**The input:**

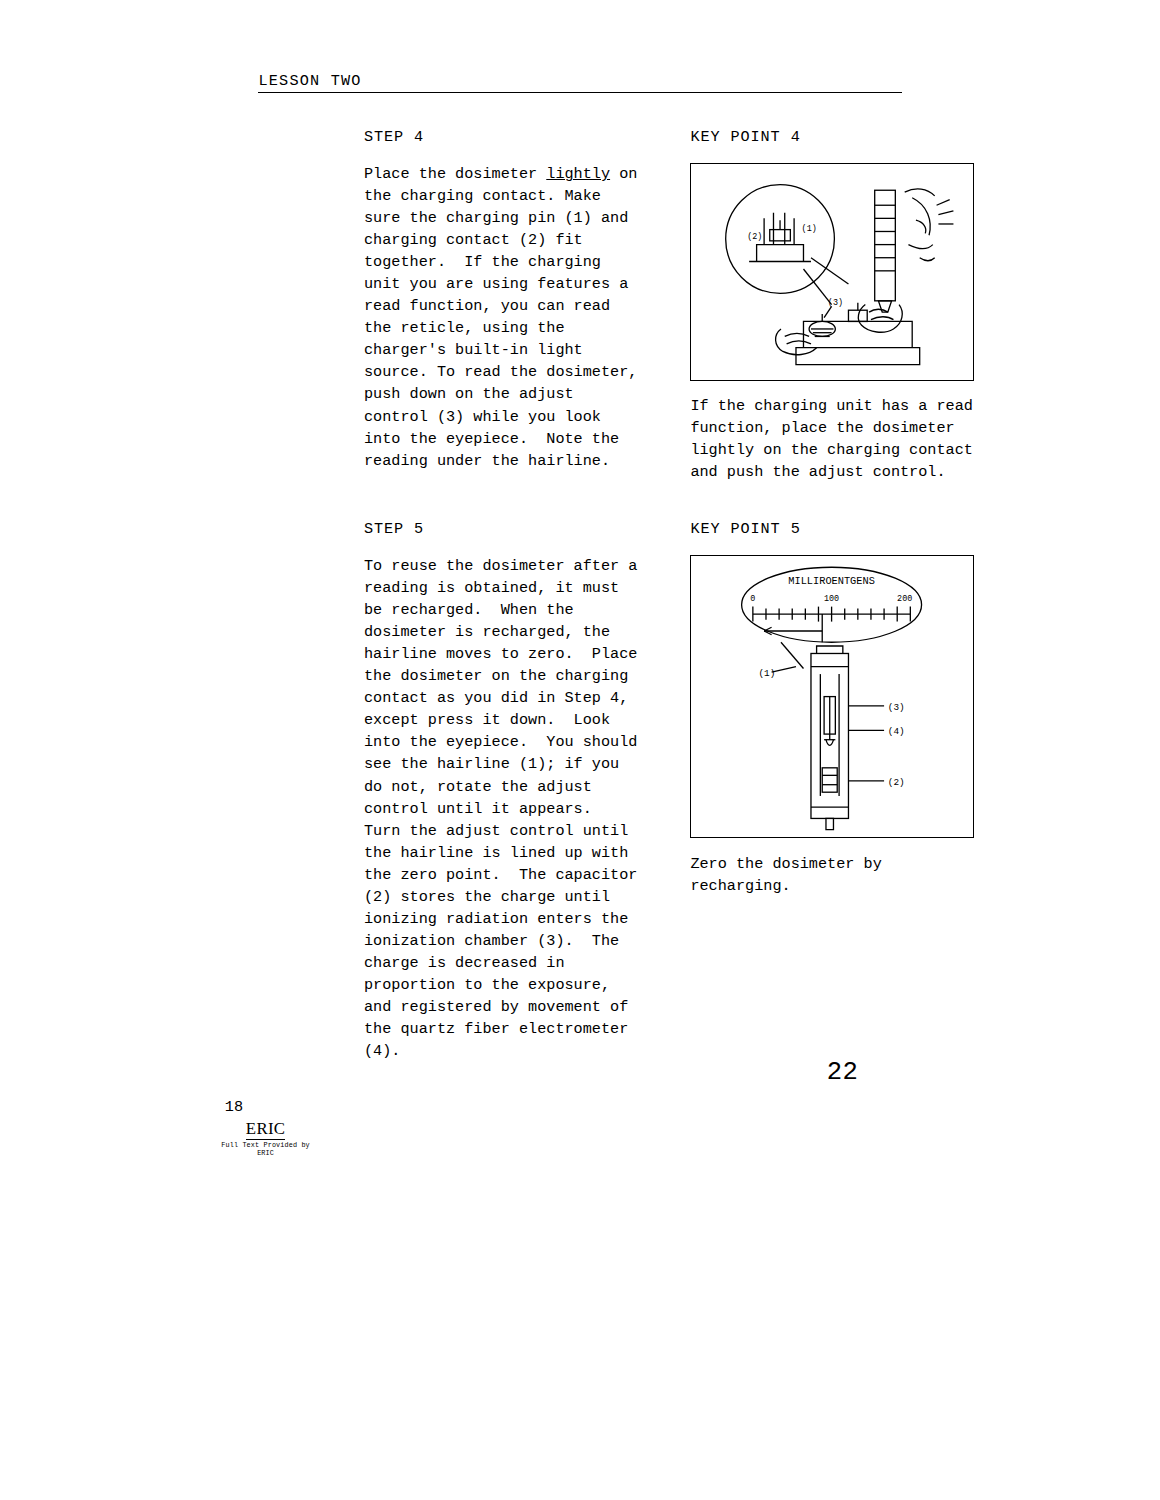LESSON TWO
STEP 4
Place the dosimeter lightly on the charging contact. Make sure the charging pin (1) and charging contact (2) fit together. If the charging unit you are using features a read function, you can read the reticle, using the charger's built-in light source. To read the dosimeter, push down on the adjust control (3) while you look into the eyepiece. Note the reading under the hairline.
KEY POINT 4
Dosimeter placed on charging contact; inset detail of charging pin and contact (2) (1) (3)
If the charging unit has a read function, place the dosimeter lightly on the charging contact and push the adjust control.
STEP 5
To reuse the dosimeter after a reading is obtained, it must be recharged. When the dosimeter is recharged, the hairline moves to zero. Place the dosimeter on the charging contact as you did in Step 4, except press it down. Look into the eyepiece. You should see the hairline (1); if you do not, rotate the adjust control until it appears. Turn the adjust control until the hairline is lined up with the zero point. The capacitor (2) stores the charge until ionizing radiation enters the ionization chamber (3). The charge is decreased in proportion to the exposure, and registered by movement of the quartz fiber electrometer (4).
KEY POINT 5
Reticle scale and dosimeter cutaway with numbered parts MILLIROENTGENS 0 100 200 (1) (3) (4) (2)
Zero the dosimeter by recharging.
22
18
ERIC Full Text Provided by ERIC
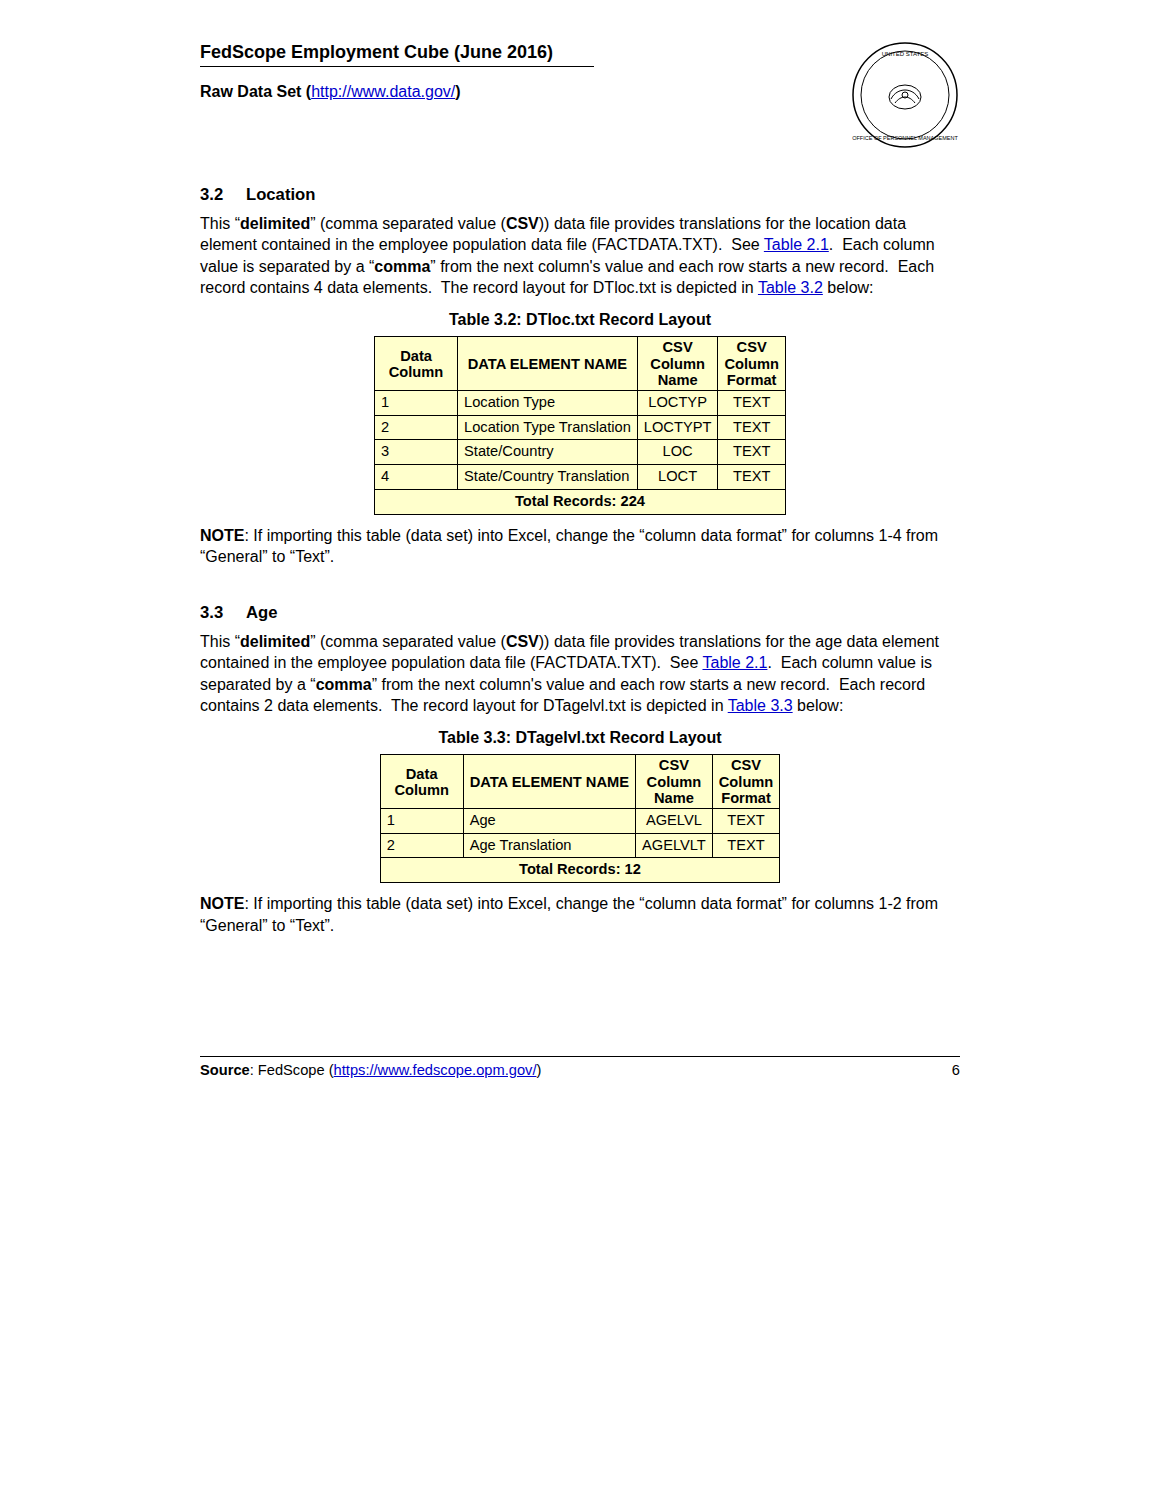FedScope Employment Cube (June 2016)
Raw Data Set (http://www.data.gov/)
UNITED STATES OFFICE OF PERSONNEL MANAGEMENT
3.2 Location
This “delimited” (comma separated value (CSV)) data file provides translations for the location data element contained in the employee population data file (FACTDATA.TXT). See Table 2.1. Each column value is separated by a “comma” from the next column's value and each row starts a new record. Each record contains 4 data elements. The record layout for DTloc.txt is depicted in Table 3.2 below:
Table 3.2: DTloc.txt Record Layout
| Data Column | DATA ELEMENT NAME | CSV Column Name | CSV Column Format |
| --- | --- | --- | --- |
| 1 | Location Type | LOCTYP | TEXT |
| 2 | Location Type Translation | LOCTYPT | TEXT |
| 3 | State/Country | LOC | TEXT |
| 4 | State/Country Translation | LOCT | TEXT |
| Total Records: 224 |
NOTE: If importing this table (data set) into Excel, change the “column data format” for columns 1-4 from “General” to “Text”.
3.3 Age
This “delimited” (comma separated value (CSV)) data file provides translations for the age data element contained in the employee population data file (FACTDATA.TXT). See Table 2.1. Each column value is separated by a “comma” from the next column's value and each row starts a new record. Each record contains 2 data elements. The record layout for DTagelvl.txt is depicted in Table 3.3 below:
Table 3.3: DTagelvl.txt Record Layout
| Data Column | DATA ELEMENT NAME | CSV Column Name | CSV Column Format |
| --- | --- | --- | --- |
| 1 | Age | AGELVL | TEXT |
| 2 | Age Translation | AGELVLT | TEXT |
| Total Records: 12 |
NOTE: If importing this table (data set) into Excel, change the “column data format” for columns 1-2 from “General” to “Text”.
Source: FedScope (https://www.fedscope.opm.gov/)
6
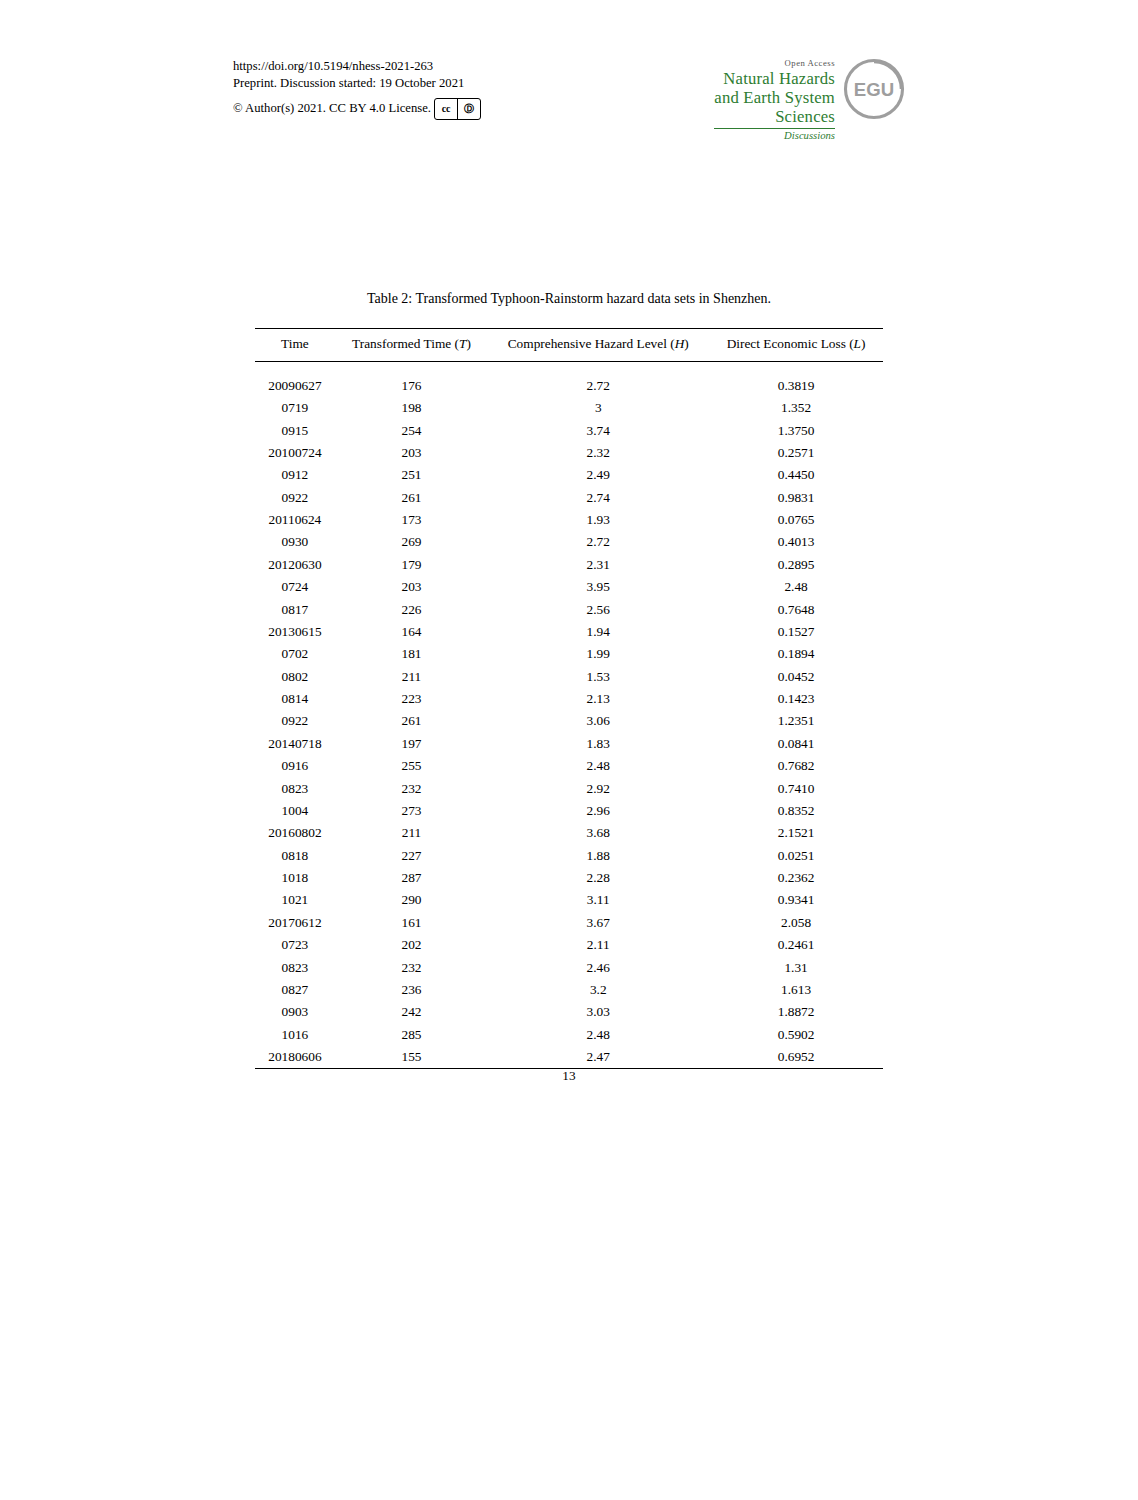https://doi.org/10.5194/nhess-2021-263
Preprint. Discussion started: 19 October 2021
© Author(s) 2021. CC BY 4.0 License.
ccⒹ
Open Access
Natural Hazards
and Earth System
Sciences
Discussions
EGU
Table 2: Transformed Typhoon-Rainstorm hazard data sets in Shenzhen.
| Time | Transformed Time ( T ) | Comprehensive Hazard Level ( H ) | Direct Economic Loss ( L ) |
| --- | --- | --- | --- |
| 20090627 | 176 | 2.72 | 0.3819 |
| 0719 | 198 | 3 | 1.352 |
| 0915 | 254 | 3.74 | 1.3750 |
| 20100724 | 203 | 2.32 | 0.2571 |
| 0912 | 251 | 2.49 | 0.4450 |
| 0922 | 261 | 2.74 | 0.9831 |
| 20110624 | 173 | 1.93 | 0.0765 |
| 0930 | 269 | 2.72 | 0.4013 |
| 20120630 | 179 | 2.31 | 0.2895 |
| 0724 | 203 | 3.95 | 2.48 |
| 0817 | 226 | 2.56 | 0.7648 |
| 20130615 | 164 | 1.94 | 0.1527 |
| 0702 | 181 | 1.99 | 0.1894 |
| 0802 | 211 | 1.53 | 0.0452 |
| 0814 | 223 | 2.13 | 0.1423 |
| 0922 | 261 | 3.06 | 1.2351 |
| 20140718 | 197 | 1.83 | 0.0841 |
| 0916 | 255 | 2.48 | 0.7682 |
| 0823 | 232 | 2.92 | 0.7410 |
| 1004 | 273 | 2.96 | 0.8352 |
| 20160802 | 211 | 3.68 | 2.1521 |
| 0818 | 227 | 1.88 | 0.0251 |
| 1018 | 287 | 2.28 | 0.2362 |
| 1021 | 290 | 3.11 | 0.9341 |
| 20170612 | 161 | 3.67 | 2.058 |
| 0723 | 202 | 2.11 | 0.2461 |
| 0823 | 232 | 2.46 | 1.31 |
| 0827 | 236 | 3.2 | 1.613 |
| 0903 | 242 | 3.03 | 1.8872 |
| 1016 | 285 | 2.48 | 0.5902 |
| 20180606 | 155 | 2.47 | 0.6952 |
13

**What you should do:** Each line that holds the word "function" should be extracted from the records.

**Reply:**
Place the dosimeter lightly on the charging contact. Make sure the charging pin (1) and charging contact (2) fit together. If the charging unit you are using features a read function, you can read the reticle, using the charger's built-in light source. To read the dosimeter, push down on the adjust control (3) while you look into the eyepiece. Note the reading under the hairline.
If the charging unit has a read function, place the dosimeter lightly on the charging contact and push the adjust control.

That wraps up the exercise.